The changes in the positional angle were observed for UX Ori (Grinin et al. 1994) and WW Vul (Grinin et al. 1988). We compared the model results with the observations. Our goal was to determine the possibility of parametric identification for determining the perturbation parameters and the disk puffing-up. We varied all the perturbation parameters and the mass outflow rate, which determines the thickening of the disk. We also looked at several observer positions. At the same time, we limited ourselves to one disk model (UX Ori disk) and one wind model in order to reduce the number of variable parameters.

We considered a model with fixed perturbation parameters and the mass outflow rate. We have determined that, within this model, it is impossible to achieve agreement between the model and the observations. It is impossible to simultaneously obtain a high linear polarization degree at the brightness minimum and the change in the positional angle of about 60 ° after it. The first requires a thin disk, and the second requires a strongly thickened disk. Therefore, we have to vary the mass outflow rate in the eclipse model. Start with a low mass outflow rate to obtain a deep eclipse, then increase it to change the position angle, and, finally, decrease it again to return the star’s brightness to its level before the eclipse.

The model with a variable mass outflow rate made it possible to approach even closer to modeling the observed UX Ori eclipse. Nevertheless, we have not yet been able to achieve full compliance.

The disk wind model of the puffing-up is not the only possible one. There are other puffing-up models. For example, Turner et al. (2014) considered magneto-rotational turbulence, which also leads to disk puffing. It is important to compare how the puffing-up model influences the eclipse properties. If different models give close observable results, or we can distinguish puffing-up models based on the eclipse shape.

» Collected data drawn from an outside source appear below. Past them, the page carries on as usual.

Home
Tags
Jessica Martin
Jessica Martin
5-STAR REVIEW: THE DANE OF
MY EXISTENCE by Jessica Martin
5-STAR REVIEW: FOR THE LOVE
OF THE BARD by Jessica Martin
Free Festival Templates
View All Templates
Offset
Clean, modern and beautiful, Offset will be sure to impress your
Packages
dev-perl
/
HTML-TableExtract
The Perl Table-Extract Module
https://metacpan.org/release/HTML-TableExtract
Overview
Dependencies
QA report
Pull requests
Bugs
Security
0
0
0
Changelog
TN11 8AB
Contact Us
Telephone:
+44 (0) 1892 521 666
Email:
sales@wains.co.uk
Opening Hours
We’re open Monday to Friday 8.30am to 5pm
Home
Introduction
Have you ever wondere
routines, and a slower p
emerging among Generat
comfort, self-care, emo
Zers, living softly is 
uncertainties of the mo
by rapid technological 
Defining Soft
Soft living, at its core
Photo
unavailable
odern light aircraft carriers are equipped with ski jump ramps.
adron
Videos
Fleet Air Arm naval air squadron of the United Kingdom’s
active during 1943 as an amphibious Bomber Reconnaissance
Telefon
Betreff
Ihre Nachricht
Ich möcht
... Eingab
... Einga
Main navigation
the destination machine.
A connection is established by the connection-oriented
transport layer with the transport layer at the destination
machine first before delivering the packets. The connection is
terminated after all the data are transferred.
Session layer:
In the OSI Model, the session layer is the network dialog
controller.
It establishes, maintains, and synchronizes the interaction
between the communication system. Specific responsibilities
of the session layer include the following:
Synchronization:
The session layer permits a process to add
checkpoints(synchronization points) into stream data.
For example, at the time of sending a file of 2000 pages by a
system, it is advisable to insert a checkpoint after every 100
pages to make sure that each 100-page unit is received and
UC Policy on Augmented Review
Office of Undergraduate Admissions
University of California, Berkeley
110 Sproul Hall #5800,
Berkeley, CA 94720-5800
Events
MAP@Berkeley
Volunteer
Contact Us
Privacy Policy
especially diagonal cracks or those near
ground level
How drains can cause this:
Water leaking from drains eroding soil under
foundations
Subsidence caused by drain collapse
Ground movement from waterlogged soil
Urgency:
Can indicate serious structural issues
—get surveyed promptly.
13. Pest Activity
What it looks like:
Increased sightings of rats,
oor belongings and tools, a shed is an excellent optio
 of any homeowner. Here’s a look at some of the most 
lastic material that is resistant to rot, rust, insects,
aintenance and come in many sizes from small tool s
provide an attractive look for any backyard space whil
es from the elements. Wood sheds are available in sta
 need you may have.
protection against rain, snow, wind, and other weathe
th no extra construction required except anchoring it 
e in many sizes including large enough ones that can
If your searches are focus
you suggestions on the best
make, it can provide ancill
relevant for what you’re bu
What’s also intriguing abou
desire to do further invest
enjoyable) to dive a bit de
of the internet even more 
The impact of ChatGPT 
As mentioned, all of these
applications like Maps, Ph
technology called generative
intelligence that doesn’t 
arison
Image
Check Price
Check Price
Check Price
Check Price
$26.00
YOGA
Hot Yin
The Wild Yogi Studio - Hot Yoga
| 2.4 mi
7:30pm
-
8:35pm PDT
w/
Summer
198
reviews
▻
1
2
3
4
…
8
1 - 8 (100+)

Parametric identification of the eclipse model turned out to be a difficult task with many parameters. Some of these parameters must change during an eclipse. In addition, the proposed perturbation model may be poorly suited for this problem and require correction. The identification is important for determining the structures in the inner regions of the circumstellar disks. Few eclipses with such complex positional angle behavior were observed. Monitoring of UX Ori-type stars and detailed observations of such unique eclipses in different spectral bands are necessary for a deeper understanding of the processes in the disks of young stars.